The country music industry was permanently changed by Lynn's music. Before her time, she was a vocal feminist who even put out a song called "The Pill" in 1975. She will be remembered with sadness by fans and artists around. Country music diva Reba McEntire, who apparently had a very profound relationship with the musician, fits into both categories.

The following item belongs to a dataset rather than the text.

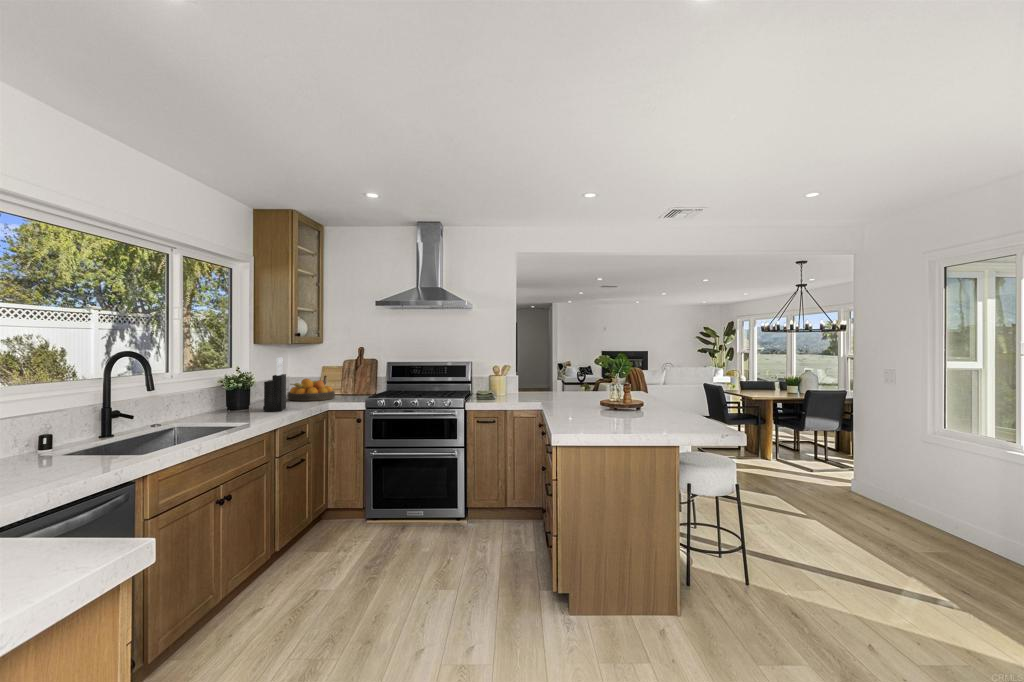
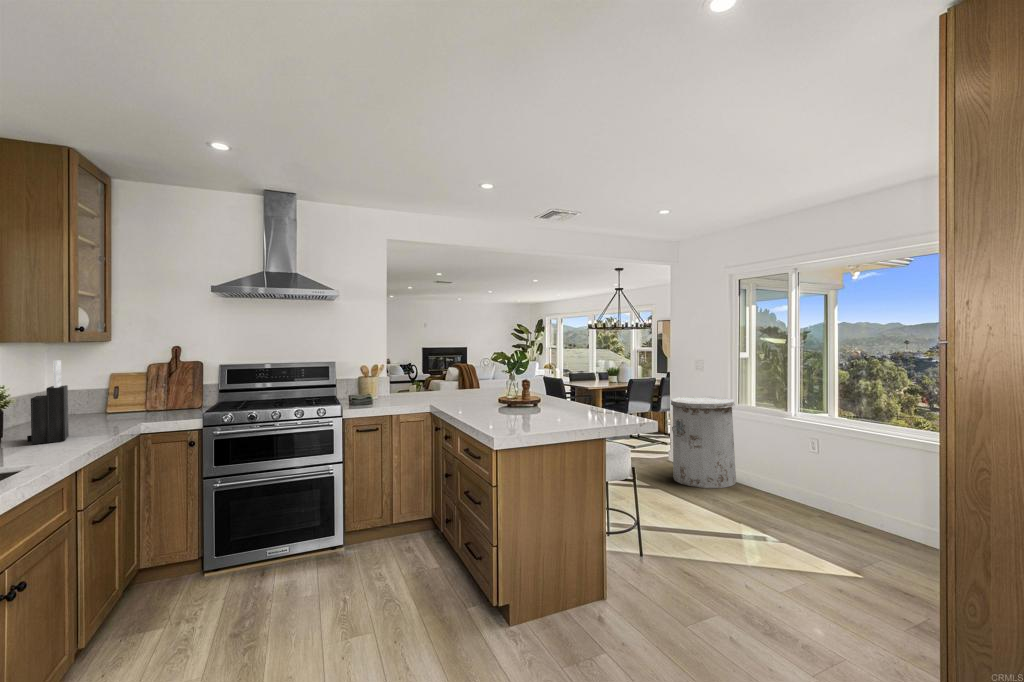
fruit bowl: present [287,379,335,401] -> none [60,391,142,424]
trash can: none [820,417,904,525] -> present [671,396,736,488]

Reba McEntire seized the chance to work with Loretta Lynn when it presented itself. Lynn's final album, "Still Woman Enough," was released in April 2021. McEntire and Carrie Underwood joined Lynn on the title track. In a brief behind-the-scenes documentary about the album's creation, McEntire talked about the creative process. McEntire remarked, "I was honoured that y'all asked me to do this because I've watched the movie and I've read the books. To get to sing with Loretta Lynn, the person that I've learned too much from over, I suppose, 60 years of my life."
Lynn was approaching 90 years old at the time, but McEntire asserted that she was still a powerhouse in the recording studio. She is still a lady enough, according to McEntire. McEntire became upset toward the end of the interview, fighting back tears as she spoke about Lynn's impact on the country music industry. If I don't cry while saying it, I'd like to say that I love her, McEntire remarked. "I believe she is the most unique talent country music has ever had. That is what I truly mean."
According to the New York Times, while McEntire and others will feel the loss of such a powerful celebrity keenly, Lynn's enormous extended family will miss her the most. Four of Lynn's six children, 17 grandchildren, and countless great-grandchildren were still living when she passed away.